Że aluzje na Chińczyków nie działają przekonałem się już zawczasu, ale żeby tak oczywisty przekaz nie docierał? Pytają dopóki nie zamówisz...

Cdn.

W kraju Mao popuszczają pasa

Dzisiejszy artykuł:

http://fitness.wp.pl/multimedia/galerie/art39.html

Komentarz:

Amerykanizacja Chin postępuje to coraz szybciej i szybciej, i to we wszystkich aspektach życia Chińczyków. Nawet w tych najmniej chlubnych - jak można przeczytać w reportażu, do którego link znajduje się powyżej. Ale jak znam chińską propagandę, to już oni zrobią z tego materiał na własny użytek. W Chinach otyłość oznaczała bogactwo, pomyślność, powodzenie w życiu. Zatem oczyma wyobraźni już widzę nagłówki gazet, krzyczące hasła typu "Nieustannie podwyższająca się stopa życiowa przyczyną nadwagi Chińczyków", czy też "Otyłość narodu skutkiem wzbogacania się obywateli ChRL".

Zima

W końcu można z czystym sumieniem powiedzieć, że w Xiamen mamy zimę. Oczywiście nie jest to zima na polskie warunki, tylko taka xiameńska zima :).

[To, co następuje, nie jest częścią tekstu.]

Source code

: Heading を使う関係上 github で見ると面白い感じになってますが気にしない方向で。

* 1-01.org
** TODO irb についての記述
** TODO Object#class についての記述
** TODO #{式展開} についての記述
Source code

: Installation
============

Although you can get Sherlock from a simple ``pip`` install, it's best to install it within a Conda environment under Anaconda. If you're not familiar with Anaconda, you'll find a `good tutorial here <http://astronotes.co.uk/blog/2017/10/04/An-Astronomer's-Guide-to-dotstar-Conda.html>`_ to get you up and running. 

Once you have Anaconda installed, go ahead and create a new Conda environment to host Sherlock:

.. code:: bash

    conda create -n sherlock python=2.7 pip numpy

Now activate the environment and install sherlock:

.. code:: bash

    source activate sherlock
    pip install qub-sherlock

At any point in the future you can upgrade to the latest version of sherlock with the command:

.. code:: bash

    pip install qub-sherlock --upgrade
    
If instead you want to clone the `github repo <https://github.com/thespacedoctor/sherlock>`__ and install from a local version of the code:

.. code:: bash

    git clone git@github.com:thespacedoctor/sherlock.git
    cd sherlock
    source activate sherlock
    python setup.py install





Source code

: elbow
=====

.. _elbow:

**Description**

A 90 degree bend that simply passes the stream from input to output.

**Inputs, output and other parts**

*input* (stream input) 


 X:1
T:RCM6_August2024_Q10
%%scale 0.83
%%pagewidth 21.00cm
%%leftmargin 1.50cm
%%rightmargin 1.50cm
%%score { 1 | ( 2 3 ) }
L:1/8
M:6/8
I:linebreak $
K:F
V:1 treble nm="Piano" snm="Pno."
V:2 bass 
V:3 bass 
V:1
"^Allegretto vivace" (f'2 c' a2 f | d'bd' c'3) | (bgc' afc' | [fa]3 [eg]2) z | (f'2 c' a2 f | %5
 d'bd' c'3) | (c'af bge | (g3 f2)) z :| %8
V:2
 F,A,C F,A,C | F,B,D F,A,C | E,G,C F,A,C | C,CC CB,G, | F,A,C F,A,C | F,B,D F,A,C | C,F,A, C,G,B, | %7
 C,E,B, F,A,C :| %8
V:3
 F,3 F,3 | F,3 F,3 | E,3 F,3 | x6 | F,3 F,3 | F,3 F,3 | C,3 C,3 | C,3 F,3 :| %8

Temperatura o tej porze roku spada w XMN do kilku, kilkunastu stopni, co właściwie i tak nie robi Chińczykom żadnej różnicy, bo jak tylko termometr wskazuje temperaturę poniżej 30 st. C to wszyscy naokoło w kurtkach łażą.

Śnieg? O śniegu można by tylko pomarzyć - nie spadł nawet podczas zimy stulecia, która szalała w Chinach jeszcze nie tak dawno temu. Za to wieje bardzo ostry i zimny wiatr i to głównie z jego przyczyny zmuszeni jesteśmy ubierać się cieplej.

Na szczęście ten stan nie potrwa zbyt długo.
Po zimie zacznie się natomiast znienawidzona przeze mnie pora deszczowa, która, mam nadzieję, potrwa jak najkrócej. A po tej znów będzie lato :).

Kibum

Kibum jest jedną z niewielu bratnich dusz, które towarzyszą mi pokonując trudy codziennego życia po tej stronie świata. Koreańczyk, 26 lat - choć ani miejsce pochodzenia, ani tym bardziej wiek żadnej różnicy nie robią.
Dzieliliśmy pomiędzy sobą swoje problemy, miłosne rozterki, plany i marzenia dotyczące naszego życia. Pomagaliśmy sobie też zawsze wtedy kiedy drugi tego potrzebował. I ten stan trwa nadal.

Znamy się ze szkoły - na zajęcia chodzimy do tej samej grupy. Pamiętam, jak pierwszy raz zaczęliśmy rozmawiać, a stało się to podczas jednych z pierwszych zajęć z dialektu Minnan [nieobowiązkowe]. Kibum pierwszy wtedy do mnie zagadał. Gdyby nie to nie wiem jak długo zajęło by mi zorientowanie się, że jesteśmy z tej samej klasy. Moje pierwsze wrażenie o nim było takie, że wziąłem go za kompletnego dziwaka :). Myślę jednak, że wielu ludzi, którzy go spotykają musi mieć o nim podobne zdanie ;).